Define the ancestor relationship distance d_T(u, v) on tree T as follows:

[ d_T(u, v) = \begin{cases} 0, & \text{if } u \text{ and } v \text{ are in an ancestor relationship in } T,
\min{\text{steps from } u \text{ to } \textrm{lca}(u, v),, \text{steps from } v \text{ to } \textrm{lca}(u, v)}, & \text{otherwise.} \end{cases} ]

Here, \(\textrm{lca}(u,v)\) denotes the lowest common ancestor of u and v in the tree.
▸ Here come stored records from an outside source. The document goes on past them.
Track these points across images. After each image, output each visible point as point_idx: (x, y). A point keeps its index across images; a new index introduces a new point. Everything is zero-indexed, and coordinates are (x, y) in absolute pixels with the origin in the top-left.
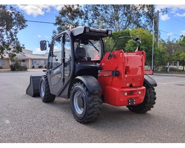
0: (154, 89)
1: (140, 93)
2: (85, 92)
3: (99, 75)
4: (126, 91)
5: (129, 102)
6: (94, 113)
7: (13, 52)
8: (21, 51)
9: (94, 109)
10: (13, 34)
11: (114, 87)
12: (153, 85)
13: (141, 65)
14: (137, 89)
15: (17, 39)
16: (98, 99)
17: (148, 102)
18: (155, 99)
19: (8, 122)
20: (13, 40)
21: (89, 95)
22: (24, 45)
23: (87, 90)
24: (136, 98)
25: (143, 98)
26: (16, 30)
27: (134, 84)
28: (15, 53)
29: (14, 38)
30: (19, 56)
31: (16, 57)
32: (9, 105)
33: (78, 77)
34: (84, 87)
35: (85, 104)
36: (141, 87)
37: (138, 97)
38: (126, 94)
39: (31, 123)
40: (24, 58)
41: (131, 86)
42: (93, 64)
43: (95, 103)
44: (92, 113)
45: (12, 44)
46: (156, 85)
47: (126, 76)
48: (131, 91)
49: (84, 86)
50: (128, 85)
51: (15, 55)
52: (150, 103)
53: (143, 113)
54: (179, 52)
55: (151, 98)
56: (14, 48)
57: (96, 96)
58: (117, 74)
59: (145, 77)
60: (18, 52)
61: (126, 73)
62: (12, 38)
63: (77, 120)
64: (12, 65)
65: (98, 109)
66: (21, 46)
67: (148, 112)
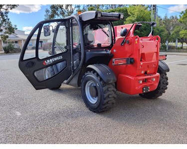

Given an error parameter k and the two trees S and T, define the distance function between the two trees as the number of unordered pairs of distinct nodes \(\{u, v\}\) such that one tree has u and v in an ancestor relationship (i.e. the corresponding \(d\) value is 0) while in the other tree the ancestor relationship distance is more than k. In other words, count the pairs \(\{u, v\}\) satisfying either:

[ d_S(u,v) = 0 \text{ and } d_T(u,v) > k \quad \text{or} \quad d_T(u,v) = 0 \text{ and } d_S(u,v) > k. ]

Your task is to compute this distance between the two trees.

inputFormat

The first line contains two integers n and k (number of nodes and the error parameter).

The second line contains n integers: p₁, p₂, ..., p_n where p_i=0 indicates that node i is the root of tree S, otherwise it indicates the parent of node i (the nodes are 1-indexed).

The third line contains n integers: q₁, q₂, ..., q_n in a similar format representing tree T.

outputFormat

Output a single integer which is the computed distance function value, i.e. the number of differing node pairs as defined above.

sample

3 0
0 1 1
0 1 1

0